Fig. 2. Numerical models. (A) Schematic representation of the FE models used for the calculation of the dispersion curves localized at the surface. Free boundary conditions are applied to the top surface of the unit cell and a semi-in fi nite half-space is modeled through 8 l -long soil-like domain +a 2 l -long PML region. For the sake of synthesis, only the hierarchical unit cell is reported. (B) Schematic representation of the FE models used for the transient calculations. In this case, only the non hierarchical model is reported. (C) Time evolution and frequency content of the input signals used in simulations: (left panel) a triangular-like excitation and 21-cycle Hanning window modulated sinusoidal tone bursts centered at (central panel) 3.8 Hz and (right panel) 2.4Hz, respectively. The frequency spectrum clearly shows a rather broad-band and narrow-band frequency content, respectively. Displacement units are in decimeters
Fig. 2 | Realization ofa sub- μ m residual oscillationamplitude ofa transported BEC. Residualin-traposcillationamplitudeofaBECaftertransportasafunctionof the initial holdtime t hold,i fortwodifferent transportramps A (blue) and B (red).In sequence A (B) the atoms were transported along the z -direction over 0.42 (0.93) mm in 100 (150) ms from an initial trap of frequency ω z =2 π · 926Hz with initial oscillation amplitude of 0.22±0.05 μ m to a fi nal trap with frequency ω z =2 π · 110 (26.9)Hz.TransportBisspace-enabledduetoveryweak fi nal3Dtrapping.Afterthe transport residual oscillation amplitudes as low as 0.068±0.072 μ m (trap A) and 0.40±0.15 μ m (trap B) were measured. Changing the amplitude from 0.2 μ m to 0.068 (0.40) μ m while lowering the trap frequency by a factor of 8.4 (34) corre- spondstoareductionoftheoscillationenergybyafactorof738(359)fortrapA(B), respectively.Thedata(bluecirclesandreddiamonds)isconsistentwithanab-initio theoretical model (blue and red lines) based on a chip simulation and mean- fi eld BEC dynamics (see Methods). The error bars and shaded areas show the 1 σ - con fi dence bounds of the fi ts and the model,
==
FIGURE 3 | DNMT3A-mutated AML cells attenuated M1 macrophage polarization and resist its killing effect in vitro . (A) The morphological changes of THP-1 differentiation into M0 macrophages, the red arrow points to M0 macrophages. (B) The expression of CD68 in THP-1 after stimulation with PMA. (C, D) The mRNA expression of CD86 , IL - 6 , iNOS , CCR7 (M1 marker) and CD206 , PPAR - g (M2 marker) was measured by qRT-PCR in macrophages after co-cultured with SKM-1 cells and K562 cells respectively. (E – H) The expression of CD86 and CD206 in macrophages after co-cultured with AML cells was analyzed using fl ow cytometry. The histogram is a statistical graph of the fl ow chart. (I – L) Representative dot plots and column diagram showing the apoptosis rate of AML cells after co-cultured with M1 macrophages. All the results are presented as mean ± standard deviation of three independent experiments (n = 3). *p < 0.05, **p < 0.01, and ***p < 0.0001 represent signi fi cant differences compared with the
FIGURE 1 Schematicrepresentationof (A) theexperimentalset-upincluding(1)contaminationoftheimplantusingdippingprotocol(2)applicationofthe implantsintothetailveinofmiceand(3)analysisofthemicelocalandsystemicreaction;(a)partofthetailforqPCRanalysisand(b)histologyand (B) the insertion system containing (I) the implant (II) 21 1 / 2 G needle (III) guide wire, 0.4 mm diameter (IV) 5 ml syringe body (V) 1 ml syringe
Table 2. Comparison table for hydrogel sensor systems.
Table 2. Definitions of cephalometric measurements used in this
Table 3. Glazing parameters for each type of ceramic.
* * *
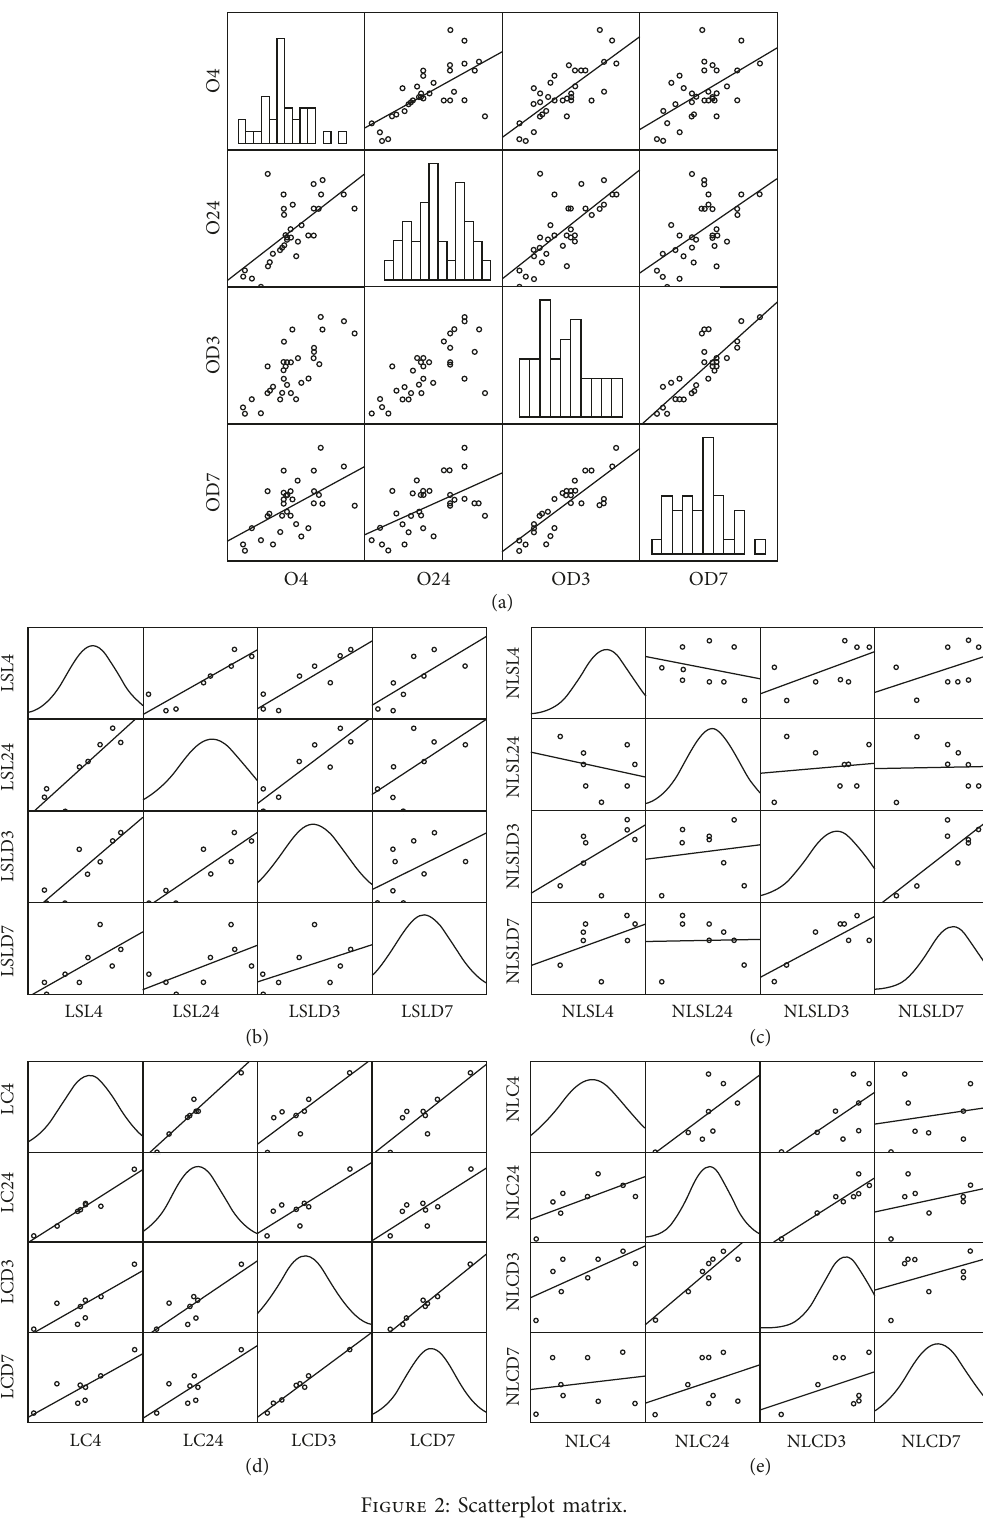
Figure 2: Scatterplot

> WORK TASK: Using the entries above, give back exactly the line containing "Table 2. Comparison", the line containing "Table 3. Glazing", and every line between them, and nothing else.

> OUTPUT BELOW:
Table 2. Comparison table for hydrogel sensor systems.
Table 2. Definitions of cephalometric measurements used in this
Table 3. Glazing parameters for each type of ceramic.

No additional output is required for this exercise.